Anna's Archive has created the world's first fully open music preservation archive by scraping Spotify at scale. While music preservation exists through audiophile communities, it has critical flaws: over-focus on popular artists, obsession with lossless quality that inflates file sizes, and no authoritative comprehensive list. This release addresses all three by prioritizing preservation over perfection—86 million music files representing 99.6% of all Spotify listens, distributed across ~300TB of torrents that anyone can mirror.

The technical approach is elegant: they scraped metadata for 256 million tracks (99.9% of Spotify) and prioritized file downloads using Spotify's popularity metric. For tracks with popularity>0, they archived the original OGG Vorbis at 160kbit/s. For popularity=0 tracks (70% of all songs, mostly with <1000 streams), they reencoded to OGG Opus at 75kbit/s—indistinguishable to most listeners but dramatically smaller. This solved the long tail problem: the top 3 songs have more total streams than the bottom 20-100 million songs combined, so smart prioritization matters. The metadata is distributed as queryable SQLite databases with almost lossless API reconstruction, including comprehensive audio features, playlists, and the largest public music metadata database ever (186 million unique ISRCs vs MusicBrainz's 5 million).

The implications are profound: this is the Library of Alexandria for music, but distributed and uncensorable.
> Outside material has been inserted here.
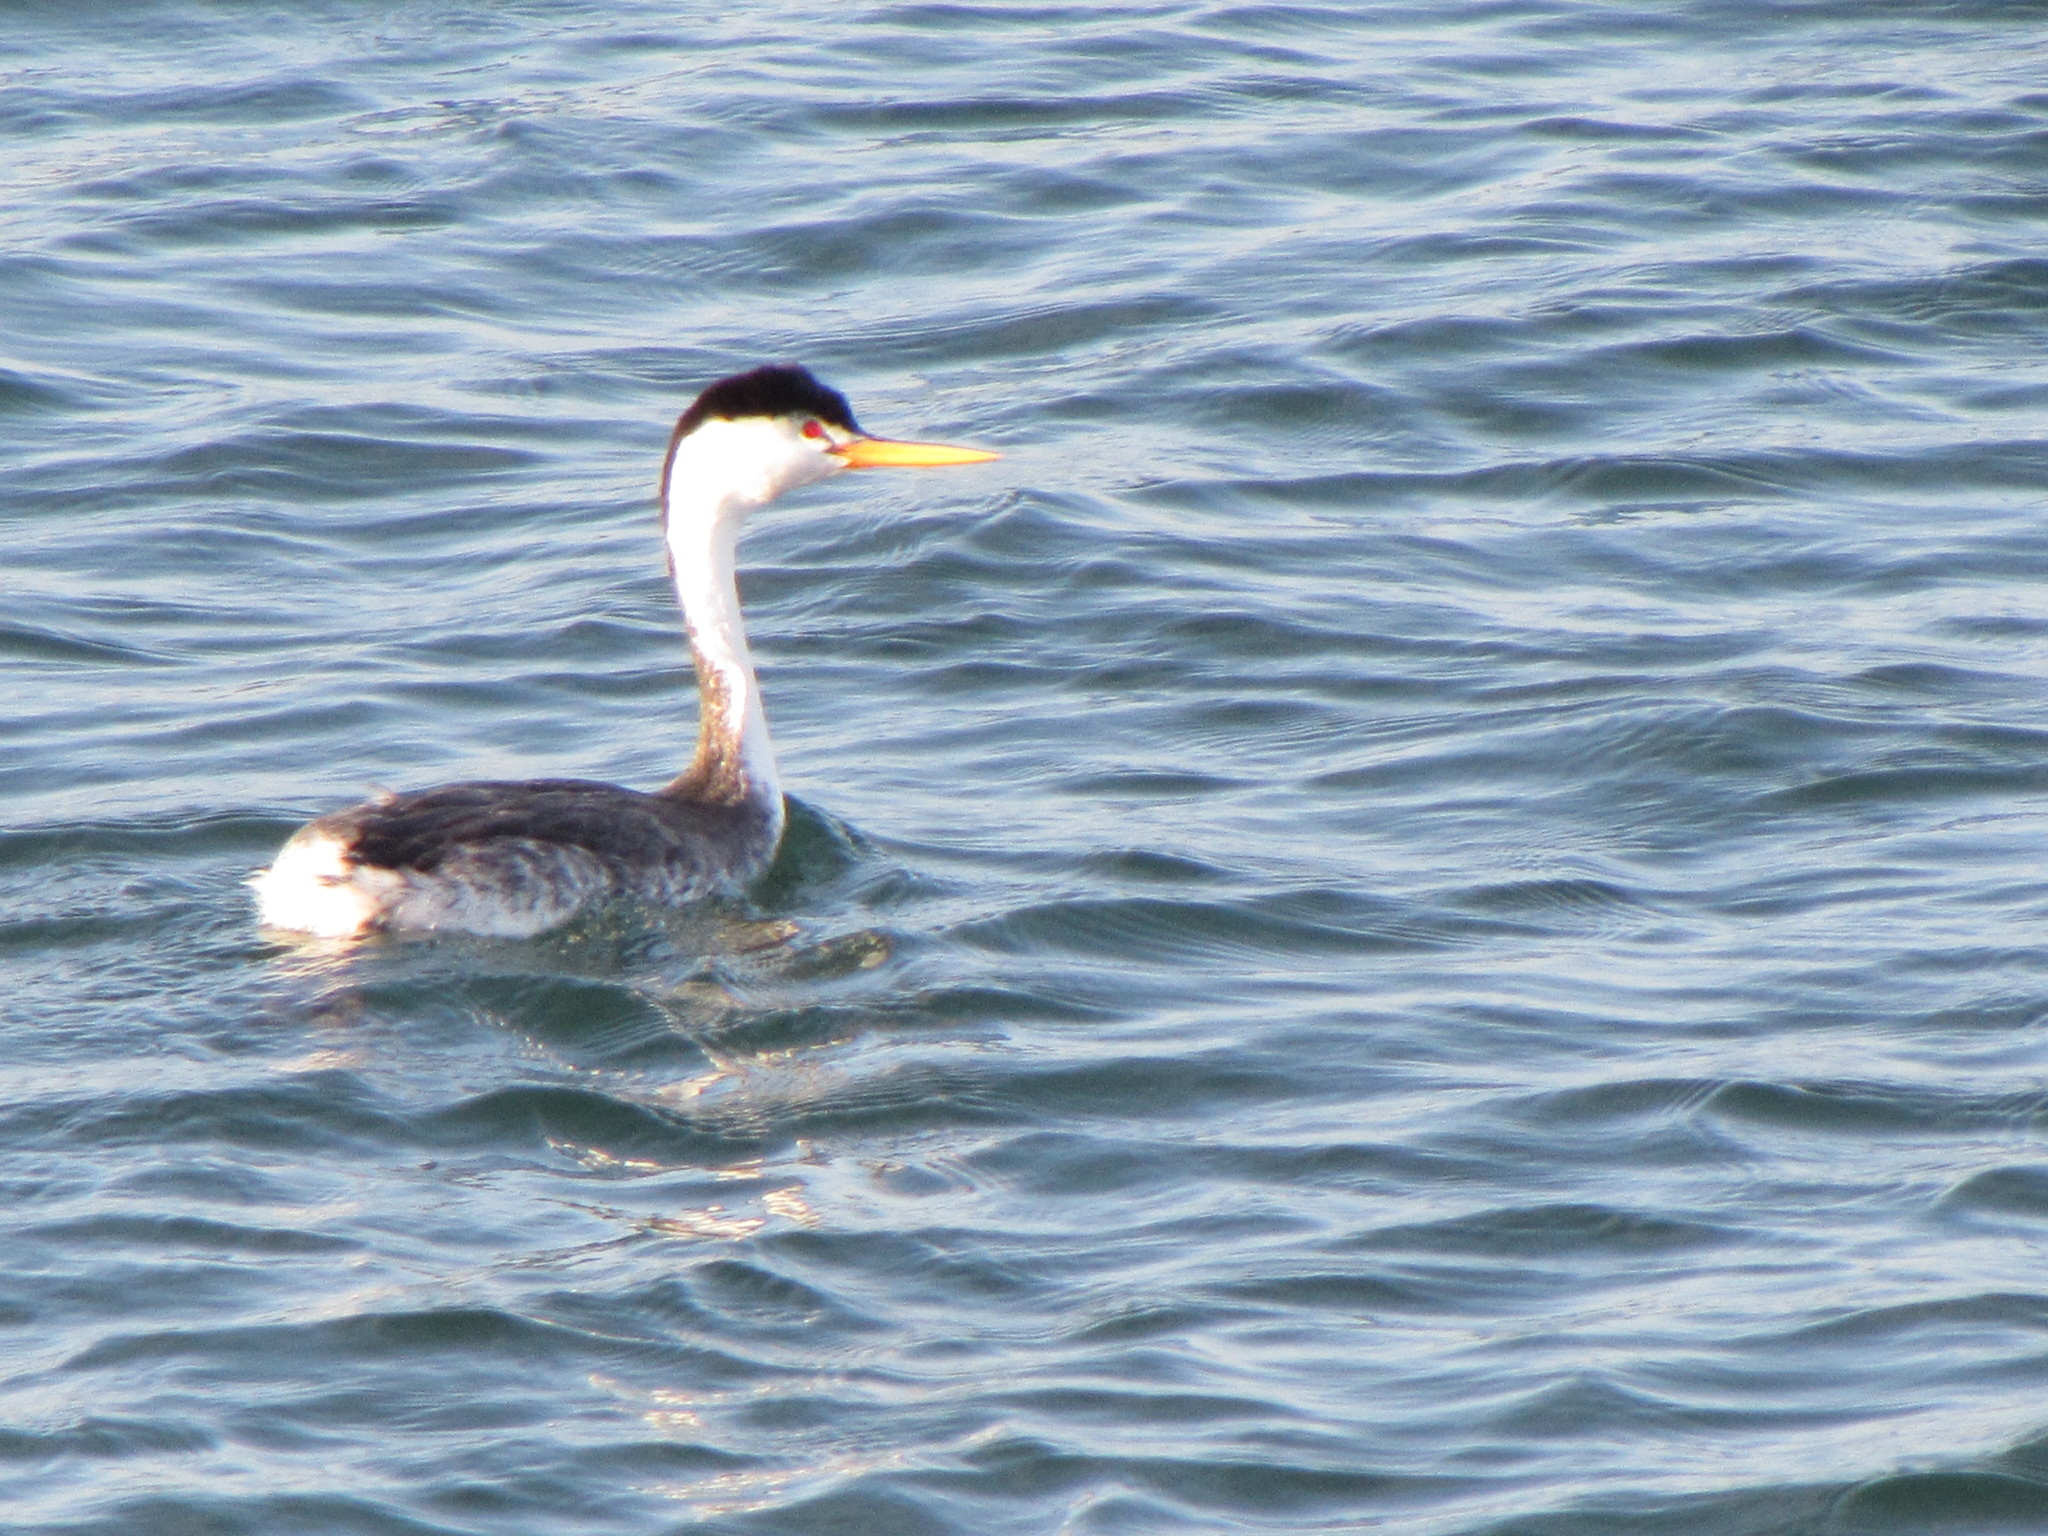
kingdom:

Anyone with enough disk space can mirror humanity's entire musical output. The release includes fascinating statistical analysis—70% of songs have <1000 streams, most songs cluster around 120 BPM, and you can generate a "true shuffle" across all 256 million Spotify tracks using their SQLite database. The metadata alone enables unprecedented music research, while the preservation-first approach ensures the long tail of human musical creativity won't be lost to license expirations, platform shutdowns, or budget cuts.